Task inputs

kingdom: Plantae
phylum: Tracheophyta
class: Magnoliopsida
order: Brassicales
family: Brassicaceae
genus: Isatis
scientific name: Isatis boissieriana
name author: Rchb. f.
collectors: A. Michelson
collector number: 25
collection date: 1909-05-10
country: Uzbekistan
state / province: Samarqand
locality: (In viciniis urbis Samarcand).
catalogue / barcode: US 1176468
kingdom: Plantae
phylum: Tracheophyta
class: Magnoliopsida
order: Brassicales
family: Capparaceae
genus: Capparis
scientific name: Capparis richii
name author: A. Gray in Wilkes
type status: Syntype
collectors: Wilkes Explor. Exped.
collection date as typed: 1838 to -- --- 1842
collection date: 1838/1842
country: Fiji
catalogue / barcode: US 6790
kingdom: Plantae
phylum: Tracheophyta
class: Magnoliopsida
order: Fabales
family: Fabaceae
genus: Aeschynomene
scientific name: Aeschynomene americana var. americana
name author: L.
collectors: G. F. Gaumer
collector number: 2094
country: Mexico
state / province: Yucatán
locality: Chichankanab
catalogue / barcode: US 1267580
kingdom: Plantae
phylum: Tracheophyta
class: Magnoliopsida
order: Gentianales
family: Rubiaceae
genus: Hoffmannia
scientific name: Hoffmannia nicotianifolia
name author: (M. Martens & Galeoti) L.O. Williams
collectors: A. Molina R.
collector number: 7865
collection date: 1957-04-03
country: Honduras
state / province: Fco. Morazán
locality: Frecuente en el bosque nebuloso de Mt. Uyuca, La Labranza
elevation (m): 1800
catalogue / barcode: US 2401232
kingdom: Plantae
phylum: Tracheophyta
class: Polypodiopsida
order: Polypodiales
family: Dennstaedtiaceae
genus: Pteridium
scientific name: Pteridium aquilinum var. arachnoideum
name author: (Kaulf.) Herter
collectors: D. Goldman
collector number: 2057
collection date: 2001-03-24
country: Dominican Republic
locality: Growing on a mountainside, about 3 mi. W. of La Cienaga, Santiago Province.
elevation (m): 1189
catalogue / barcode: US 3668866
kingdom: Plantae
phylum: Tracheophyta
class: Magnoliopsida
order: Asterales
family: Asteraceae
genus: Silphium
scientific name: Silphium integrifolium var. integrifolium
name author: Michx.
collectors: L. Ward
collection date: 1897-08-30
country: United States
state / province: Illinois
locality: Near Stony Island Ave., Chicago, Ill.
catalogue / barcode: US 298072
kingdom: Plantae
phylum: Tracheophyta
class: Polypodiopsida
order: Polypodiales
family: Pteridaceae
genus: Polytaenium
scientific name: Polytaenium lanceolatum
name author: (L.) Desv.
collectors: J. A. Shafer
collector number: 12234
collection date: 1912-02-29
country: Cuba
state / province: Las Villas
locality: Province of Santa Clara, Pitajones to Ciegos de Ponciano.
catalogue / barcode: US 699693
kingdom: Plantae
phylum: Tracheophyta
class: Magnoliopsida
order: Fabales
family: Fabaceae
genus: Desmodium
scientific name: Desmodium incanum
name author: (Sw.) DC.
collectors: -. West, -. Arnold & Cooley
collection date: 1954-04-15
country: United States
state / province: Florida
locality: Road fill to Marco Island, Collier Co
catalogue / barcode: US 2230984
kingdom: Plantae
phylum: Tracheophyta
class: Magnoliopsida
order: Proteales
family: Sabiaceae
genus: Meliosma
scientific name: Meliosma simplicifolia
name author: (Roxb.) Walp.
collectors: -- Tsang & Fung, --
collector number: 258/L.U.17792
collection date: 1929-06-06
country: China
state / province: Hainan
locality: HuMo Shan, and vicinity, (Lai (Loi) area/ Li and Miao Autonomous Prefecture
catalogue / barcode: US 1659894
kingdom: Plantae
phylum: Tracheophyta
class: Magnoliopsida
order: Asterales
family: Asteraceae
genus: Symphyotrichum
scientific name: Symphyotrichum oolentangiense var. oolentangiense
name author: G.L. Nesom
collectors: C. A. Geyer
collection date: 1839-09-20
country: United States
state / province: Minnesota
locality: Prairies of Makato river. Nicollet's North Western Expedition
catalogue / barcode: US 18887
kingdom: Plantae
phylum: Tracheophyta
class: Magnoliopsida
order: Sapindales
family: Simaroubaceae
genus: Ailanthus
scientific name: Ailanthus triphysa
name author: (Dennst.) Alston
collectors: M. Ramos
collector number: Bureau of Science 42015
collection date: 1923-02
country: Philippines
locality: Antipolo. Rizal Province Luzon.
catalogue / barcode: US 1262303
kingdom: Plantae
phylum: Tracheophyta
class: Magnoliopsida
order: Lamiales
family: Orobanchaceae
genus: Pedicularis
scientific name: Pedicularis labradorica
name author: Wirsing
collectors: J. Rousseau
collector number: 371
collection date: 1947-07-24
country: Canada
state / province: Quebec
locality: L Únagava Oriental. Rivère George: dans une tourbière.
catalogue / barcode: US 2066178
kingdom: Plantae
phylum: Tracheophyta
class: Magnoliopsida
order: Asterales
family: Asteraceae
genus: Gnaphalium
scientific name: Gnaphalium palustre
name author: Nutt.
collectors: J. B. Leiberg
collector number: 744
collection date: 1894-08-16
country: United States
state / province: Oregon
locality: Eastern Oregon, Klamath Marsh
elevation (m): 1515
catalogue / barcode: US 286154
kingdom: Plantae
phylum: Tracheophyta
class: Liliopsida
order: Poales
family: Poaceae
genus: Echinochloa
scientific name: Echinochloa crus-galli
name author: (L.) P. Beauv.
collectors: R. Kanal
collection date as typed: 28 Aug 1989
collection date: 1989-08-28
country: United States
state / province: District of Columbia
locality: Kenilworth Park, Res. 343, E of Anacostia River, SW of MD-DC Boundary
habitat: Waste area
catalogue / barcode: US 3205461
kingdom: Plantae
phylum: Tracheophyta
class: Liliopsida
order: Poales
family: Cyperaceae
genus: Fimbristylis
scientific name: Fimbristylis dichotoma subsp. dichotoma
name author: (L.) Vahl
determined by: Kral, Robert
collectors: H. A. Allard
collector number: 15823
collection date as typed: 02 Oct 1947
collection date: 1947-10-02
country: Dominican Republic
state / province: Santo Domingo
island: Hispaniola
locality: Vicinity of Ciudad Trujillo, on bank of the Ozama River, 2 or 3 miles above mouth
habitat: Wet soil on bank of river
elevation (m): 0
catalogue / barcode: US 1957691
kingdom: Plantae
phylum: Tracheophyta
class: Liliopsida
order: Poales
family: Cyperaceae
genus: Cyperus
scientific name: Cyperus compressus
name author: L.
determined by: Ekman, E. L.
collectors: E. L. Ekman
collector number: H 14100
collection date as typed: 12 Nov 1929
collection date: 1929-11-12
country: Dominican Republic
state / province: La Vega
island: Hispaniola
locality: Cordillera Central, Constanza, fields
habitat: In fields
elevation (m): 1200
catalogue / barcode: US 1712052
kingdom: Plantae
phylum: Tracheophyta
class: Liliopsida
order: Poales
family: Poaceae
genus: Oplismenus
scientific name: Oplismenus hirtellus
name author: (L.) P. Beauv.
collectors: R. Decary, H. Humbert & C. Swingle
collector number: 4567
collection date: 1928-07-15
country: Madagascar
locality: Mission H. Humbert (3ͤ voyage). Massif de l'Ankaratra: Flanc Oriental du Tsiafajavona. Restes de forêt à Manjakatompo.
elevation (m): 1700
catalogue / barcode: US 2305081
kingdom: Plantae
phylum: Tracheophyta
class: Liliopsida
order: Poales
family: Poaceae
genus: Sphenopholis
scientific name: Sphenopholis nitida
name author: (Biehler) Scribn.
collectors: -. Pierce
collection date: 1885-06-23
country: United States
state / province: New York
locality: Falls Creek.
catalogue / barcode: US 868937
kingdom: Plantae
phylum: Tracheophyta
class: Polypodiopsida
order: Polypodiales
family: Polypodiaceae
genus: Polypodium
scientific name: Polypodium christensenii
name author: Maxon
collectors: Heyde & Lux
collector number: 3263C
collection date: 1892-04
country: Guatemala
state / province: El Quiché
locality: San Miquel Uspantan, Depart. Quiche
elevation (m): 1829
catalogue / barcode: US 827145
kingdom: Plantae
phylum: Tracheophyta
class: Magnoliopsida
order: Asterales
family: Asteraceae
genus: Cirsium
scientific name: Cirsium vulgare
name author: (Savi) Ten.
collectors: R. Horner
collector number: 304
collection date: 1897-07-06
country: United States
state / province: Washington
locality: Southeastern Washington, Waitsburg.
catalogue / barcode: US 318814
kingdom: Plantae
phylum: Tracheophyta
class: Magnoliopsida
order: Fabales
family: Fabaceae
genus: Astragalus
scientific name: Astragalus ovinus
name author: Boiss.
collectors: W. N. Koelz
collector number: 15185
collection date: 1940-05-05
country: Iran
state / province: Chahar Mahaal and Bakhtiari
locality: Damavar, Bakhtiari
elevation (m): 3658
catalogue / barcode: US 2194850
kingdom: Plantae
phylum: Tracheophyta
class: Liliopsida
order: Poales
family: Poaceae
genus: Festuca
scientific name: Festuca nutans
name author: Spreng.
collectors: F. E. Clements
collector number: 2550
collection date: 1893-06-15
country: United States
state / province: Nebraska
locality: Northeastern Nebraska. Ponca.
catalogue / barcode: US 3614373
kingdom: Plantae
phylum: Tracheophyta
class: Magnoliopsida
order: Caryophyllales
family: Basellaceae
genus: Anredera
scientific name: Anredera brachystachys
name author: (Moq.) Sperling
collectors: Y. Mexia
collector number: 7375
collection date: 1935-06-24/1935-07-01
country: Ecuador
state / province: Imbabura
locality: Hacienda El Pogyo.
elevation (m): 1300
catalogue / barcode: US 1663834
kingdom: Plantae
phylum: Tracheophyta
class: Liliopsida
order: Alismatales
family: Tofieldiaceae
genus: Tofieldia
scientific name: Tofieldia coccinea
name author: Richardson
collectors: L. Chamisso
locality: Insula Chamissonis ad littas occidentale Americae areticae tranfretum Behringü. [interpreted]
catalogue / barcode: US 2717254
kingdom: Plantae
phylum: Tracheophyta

Problem to work on
In the records from the line with "scientific name: Pteridium" to the line with "collectors: J. A. Shafer", change "collectors" to "collected by" and reproduce those lines with no other alteration.

In response
scientific name: Pteridium aquilinum var. arachnoideum
name author: (Kaulf.) Herter
collected by: D. Goldman
collector number: 2057
collection date: 2001-03-24
country: Dominican Republic
locality: Growing on a mountainside, about 3 mi. W. of La Cienaga, Santiago Province.
elevation (m): 1189
catalogue / barcode: US 3668866
kingdom: Plantae
phylum: Tracheophyta
class: Magnoliopsida
order: Asterales
family: Asteraceae
genus: Silphium
scientific name: Silphium integrifolium var. integrifolium
name author: Michx.
collected by: L. Ward
collection date: 1897-08-30
country: United States
state / province: Illinois
locality: Near Stony Island Ave., Chicago, Ill.
catalogue / barcode: US 298072
kingdom: Plantae
phylum: Tracheophyta
class: Polypodiopsida
order: Polypodiales
family: Pteridaceae
genus: Polytaenium
scientific name: Polytaenium lanceolatum
name author: (L.) Desv.
collected by: J. A. Shafer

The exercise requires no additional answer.